2010 Fiscal Year Annual Research Report
Notchシグナルを標的とした新規口腔扁平上皮癌治療に関する研究
Project/Area Number |
22592241
|
Research Institution | Kagoshima University |
Principal Investigator |
比地岡 浩志 鹿児島大学, 医歯学総合研究科, 助教 (70305150)
|
Co-Investigator(Kenkyū-buntansha) |
瀬戸口 啓夫 鹿児島大学, 医学部・歯学部附属病院, 助教 (40423727)
宮脇 昭彦 鹿児島大学, 医歯学総合研究科, 助教 (40200216)
石田 喬之 鹿児島大学, 医学部・歯学部附属病院, 医員 (20404501)
小宮 節郎 鹿児島大学, 医歯学総合研究科, 教授 (30178371)
中村 典史 鹿児島大学, 医歯学総合研究科, 教授 (60217875)
|
Keywords | 口腔扁平上皮癌 / Notchシグナル / 低酸素 / EMT |
Research Abstract |
本研究は口腔扁平上皮癌(以下、OSCC)におけるNotchシグナルの役割とその機序を解明し、新規分子標的治療の可能性を探るものである。われわれはすでにOSCC細胞株および患者検体を用いた実験でNotchシグナルが発現・活性化していることを確認し、Notchシグナル阻害剤であるγ-secretase inhibitor(以下、GSI)によってNotchシグナルを阻害したところ、ターゲット遺伝子であるHesl mRNAが有意に減少しOSCCの増殖が抑制されることを見出した(Hijioka H., et al.
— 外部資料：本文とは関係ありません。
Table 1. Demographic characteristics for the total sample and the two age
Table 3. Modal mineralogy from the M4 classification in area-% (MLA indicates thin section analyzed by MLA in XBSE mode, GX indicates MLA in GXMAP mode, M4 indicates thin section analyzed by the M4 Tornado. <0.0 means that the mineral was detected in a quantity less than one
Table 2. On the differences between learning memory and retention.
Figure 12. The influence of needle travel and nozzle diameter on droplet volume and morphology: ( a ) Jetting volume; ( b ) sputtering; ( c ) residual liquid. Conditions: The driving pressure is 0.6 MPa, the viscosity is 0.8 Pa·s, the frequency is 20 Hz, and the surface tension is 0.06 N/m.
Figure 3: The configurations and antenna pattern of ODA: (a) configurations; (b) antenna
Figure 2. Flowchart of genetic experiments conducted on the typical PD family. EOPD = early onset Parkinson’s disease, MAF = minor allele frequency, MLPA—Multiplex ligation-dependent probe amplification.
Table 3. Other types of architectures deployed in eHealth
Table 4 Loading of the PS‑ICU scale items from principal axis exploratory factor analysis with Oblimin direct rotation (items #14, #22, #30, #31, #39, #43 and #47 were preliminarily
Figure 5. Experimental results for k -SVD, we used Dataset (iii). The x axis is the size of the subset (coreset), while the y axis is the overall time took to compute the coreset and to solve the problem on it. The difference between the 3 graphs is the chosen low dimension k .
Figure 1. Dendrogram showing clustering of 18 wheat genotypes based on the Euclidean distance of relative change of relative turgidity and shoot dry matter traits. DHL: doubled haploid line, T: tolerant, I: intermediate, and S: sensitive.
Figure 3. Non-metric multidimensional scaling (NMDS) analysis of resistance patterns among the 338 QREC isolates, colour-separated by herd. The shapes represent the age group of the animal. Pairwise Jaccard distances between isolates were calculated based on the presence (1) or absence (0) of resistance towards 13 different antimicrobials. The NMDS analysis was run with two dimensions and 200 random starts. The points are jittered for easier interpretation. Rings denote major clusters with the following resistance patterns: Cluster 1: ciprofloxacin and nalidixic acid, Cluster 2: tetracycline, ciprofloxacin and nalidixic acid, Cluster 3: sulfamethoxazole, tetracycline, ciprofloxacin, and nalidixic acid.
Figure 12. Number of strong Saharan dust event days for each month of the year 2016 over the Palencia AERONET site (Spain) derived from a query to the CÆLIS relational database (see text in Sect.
Upregulation of Notch pathway molecules in oral squamous cell carcinoma.Int J Oncol 36:817-822 2010)。 引き続き現在は癌の微小環境とNotchの関係に着目し、低酸素環境におけるNotchの発現とその意義を解明すべく研究をすすめており、これまでに以下のことを明らかにしている。 1)低酸素下(1%O_2)では正常酸素下(20%O_2)に比べ、OSCC細胞株のNotchシグナル関連分子が強発現を認めた 2)低酸素下ではOSCC細胞株の遊走能が亢進した 3)GSIを添加しNotchシグナルを阻害したところ、E-カドヘリンの発現が増加し遊走能が低下した 以上より、癌の低酸素環境においてNotchシグナルが活性化し、それによってE-カドヘリンの発現が抑制され、細胞の遊走能を亢進していることが示された。これらの結果はNotchシグナルがEMT(上皮間葉移行)に重要な役割を担っていることを示しており、NotchシグナルがOSCCに対する治療標的になりうることをさらに裏付けるものであると思われる。今後さらに実験を重ね、口腔癌の治療向上に貢献したいと考えている。